Todo esto, ya de por sí, es llamativo. Pero más lo hace saber que al otro lado del Atlántico, en el centro de Cuba, en la provincia de Villa Clara y en el municipio de Manicaragua, habita desde hace una eternidad otro rodisense . Se trata de Manuel Golán Castro, (a ver si en vez de Rodís va a ser el apellido Golán) quien, siempre que la naturaleza lo permita, cumplirá 105 años el día 12 de este mes. Lo cuenta su sobrino Jesús Golán , natural del lugar de Vilamarta, el mismo desde el que partió, para no regresar más, el ahora gran anciano, al que visitó por última vez hace tres años. Bien, a él y a sus doce hijos y resto de prole, tan abundante como sus meses de vida. La última vez que contactó con él, hace una semana, estaba normal dentro de lo que cabe, en cama. Desde entonces, seamos cautos, porque a estas alturas las cosas van como van, ya tú ssssabes . Es la de Manuel una historia que, con los ojos de hoy, tiene su salsa aventurera, pero entonces no debió de serlo tanto. Escapó el hombre porque no quiso ir a la Guerra de Marruecos, más propiamente la del Rif o incluso la de África, en la que anduvo embarcada España entre 1919 y 1926. Se dijo: «Voume». Y se fue, para nunca volver. Así que, nacido poco después de otra guerra, la de Cuba, evitó la africana y la Civil, que no es poca evasión. Naturalmente, su sobrino ni había nacido cuando su ascendiente puso mar por medio. Qué tiempos.

Otro que se fue a Cuba para no volver fue Fernando Blanco de Lema , uno de los grandes benefactores (hablamos de educación, que es la mejor mercancía que puede llevar una persona) de Cee y, en general, de lo que décadas después sería la Costa da Morte, comarca esta que más o menos vamos viendo por dónde queda. La historia de Fernando Blanco es otra, y no es momento ahora, aquí, de contarla.
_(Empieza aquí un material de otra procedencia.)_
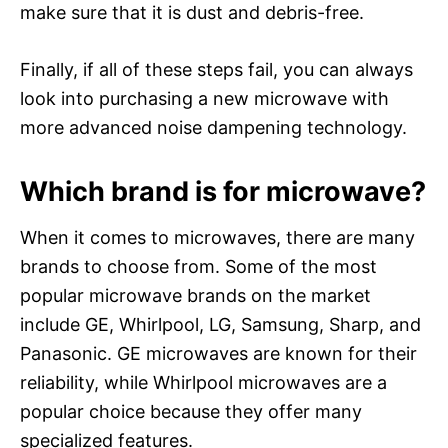
make sure that it is dust and debris-free.
Finally, if all of these steps fail, you can always
look into purchasing a new microwave with
more advanced noise dampening technology.
Which brand is for microwave?
When it comes to microwaves, there are many
brands to choose from. Some of the most
popular microwave brands on the market
include GE, Whirlpool, LG, Samsung, Sharp, and
Panasonic. GE microwaves are known for their
reliability, while Whirlpool microwaves are a
popular choice because they offer many
specialized features.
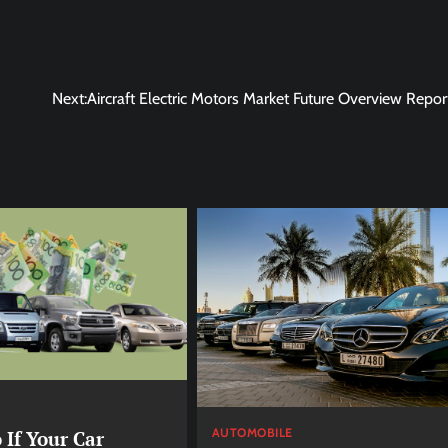
Next:
Aircraft Electric Motors Market Future Overview Repo
AUTOMOBILE
 If Your Car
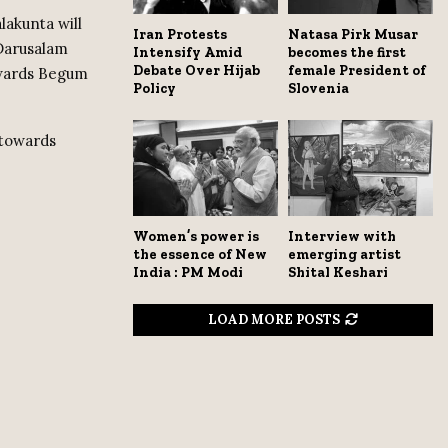
akunta will
Iran Protests
Natasa Pirk Musar
Darusalam
Intensify Amid
becomes the first
Debate Over Hijab
female President of
owards Begum
Policy
Slovenia
 towards
Women’s power is
Interview with
the essence of New
emerging artist
India : PM Modi
Shital Keshari
LOAD MORE POSTS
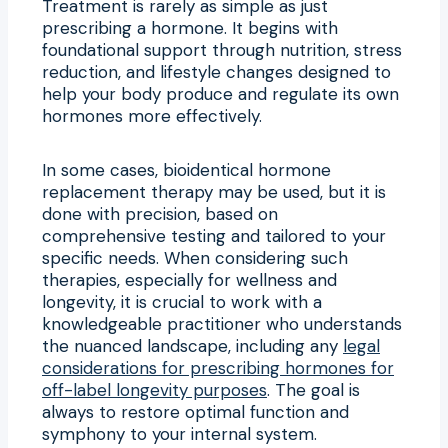
Treatment is rarely as simple as just
prescribing a hormone. It begins with
foundational support through nutrition, stress
reduction, and lifestyle changes designed to
help your body produce and regulate its own
hormones more effectively.
In some cases, bioidentical hormone
replacement therapy may be used, but it is
done with precision, based on
comprehensive testing and tailored to your
specific needs. When considering such
therapies, especially for wellness and
longevity, it is crucial to work with a
knowledgeable practitioner who understands
the nuanced landscape, including any
legal
considerations for prescribing hormones for
off-label longevity purposes
. The goal is
always to restore optimal function and
symphony to your internal system.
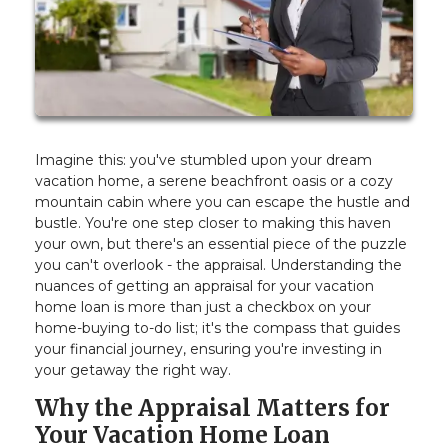
Imagine this: you've stumbled upon your dream
vacation home, a serene beachfront oasis or a cozy
mountain cabin where you can escape the hustle and
bustle. You're one step closer to making this haven
your own, but there's an essential piece of the puzzle
you can't overlook - the appraisal. Understanding the
nuances of getting an appraisal for your vacation
home loan is more than just a checkbox on your
home-buying to-do list; it's the compass that guides
your financial journey, ensuring you're investing in
your getaway the right way.
Why the Appraisal Matters for
Your Vacation Home Loan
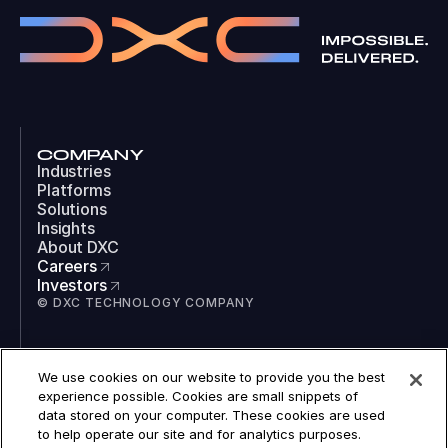
COMPANY
Industries
Platforms
Solutions
Insights
About DXC
Careers
Investors
© DXC TECHNOLOGY COMPANY
SOCIAL
We use cookies on our website to provide you the best
LinkedIn
experience possible. Cookies are small snippets of
Instagram
data stored on your computer. These cookies are used
TikTok
to help operate our site and for analytics purposes.
YouTube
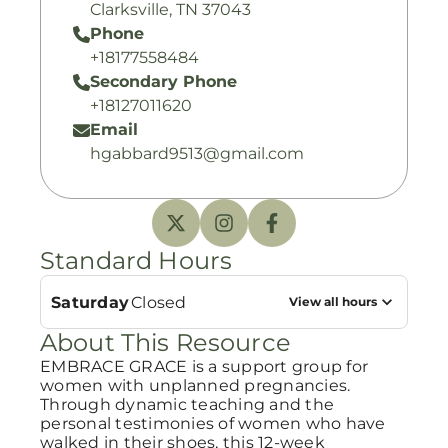
Clarksville, TN 37043
Phone
+18177558484
Secondary Phone
+18127011620
Email
hgabbard9513@gmail.com
Standard Hours
Saturday
Closed
View all hours
About This Resource
EMBRACE GRACE is a support group for
women with unplanned pregnancies.
Through dynamic teaching and the
personal testimonies of women who have
walked in their shoes, this 12-week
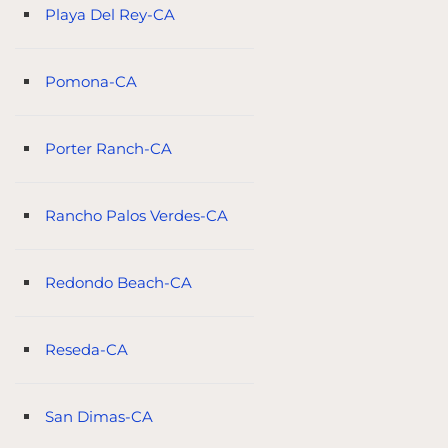
Playa Del Rey-CA
Pomona-CA
Porter Ranch-CA
Rancho Palos Verdes-CA
Redondo Beach-CA
Reseda-CA
San Dimas-CA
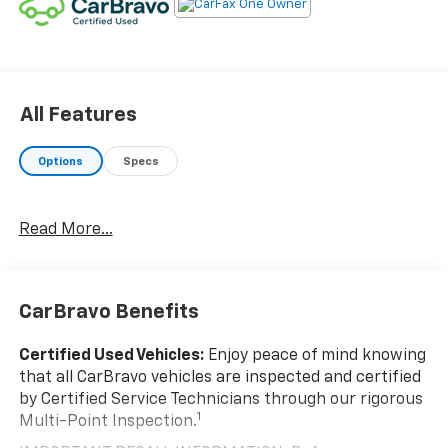
Road trips used to be stressful. Cruise control
only managed speed, but not distance or safety.
Now, with hands-on cruise control, simply set
your desired speed and let sensor technology
maintain a safe distance between you and
All Features
surrounding vehicles. It slows you down; speeds
you up and even keeps you in your own lane.
Options
Specs
Meet your ultimate co-pilot with hands-on
cruise control.
Pedestrian impact prevention - An extra step
Read More...
toward safety. Pedestrians don't always stop,
look, and listen, but with Pedestrian Impact
Prevention, your vehicle is equipped to better
see them and avoid them. This system
CarBravo Benefits
constantly monitors the road ahead to identify
and track pedestrians. It projects that image to
Certified Used Vehicles:
Enjoy peace of mind knowing
an interior display screen, AND should an impact
that all CarBravo vehicles are inspected and certified
become likely, Pedestrian impact prevention
by Certified Service Technicians through our rigorous
takes steps to avoid a collision.
1
Multi-Point Inspection.
Rear camera - Watching your back! The rear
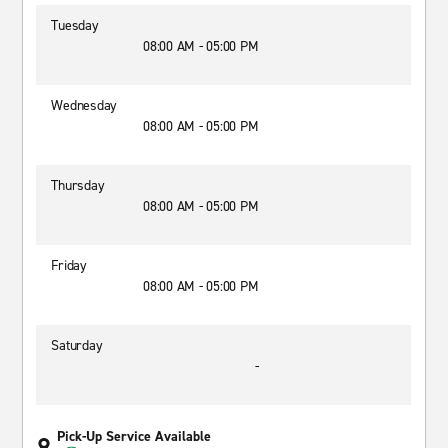
Tuesday
08:00 AM - 05:00 PM
Wednesday
08:00 AM - 05:00 PM
Thursday
08:00 AM - 05:00 PM
Friday
08:00 AM - 05:00 PM
Saturday
-
Pick-Up Service Available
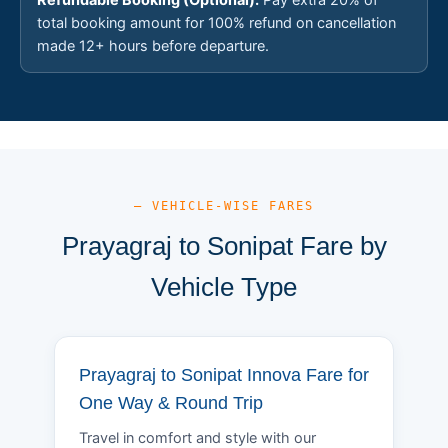
total booking amount for 100% refund on cancellation
made 12+ hours before departure.
— VEHICLE-WISE FARES
Prayagraj to Sonipat Fare by
Vehicle Type
Prayagraj to Sonipat Innova Fare for
One Way & Round Trip
Travel in comfort and style with our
Algo le debieron contar ayer, eso sí, a los 21 alumnos de primaria del Eugenio López de Cee, desplazados junto a su profesor Xosé Cañizo al museo. Una visita, insisto, muy recomendable para jóvenes y mayores (de 105, no). Un paseo por la ciencia y la historia comarcal. Pena que no haya más espacio (en la sala, digo, no aquí).

Con educación seguimos, y con cultura (no veo la diferencia). En Baio, porque el instituto Maximino Romero de Lema (otro benefactor; como el anterior, de profundas creencias católicas, pero este llegó a obispo) sigue con su Semana Cultural, con un sinfín de actividades de todo tipo. Hasta tiro con arco. También charlas, coloquios, teatro, una exposición... Hoy, además, radio en directo. El programa Voces de Bergantiños , de Radio Voz, se emitirá desde el instituto (la emisión empieza a las 8.00, pero la conexión desde el centro será a las 8.55) con Cristina Souto como conductora. Estaba previsto para el martes, pero una avería de Telefónica lo aplazó hasta hoy. Falló la comunicación. La técnica. La otra, no.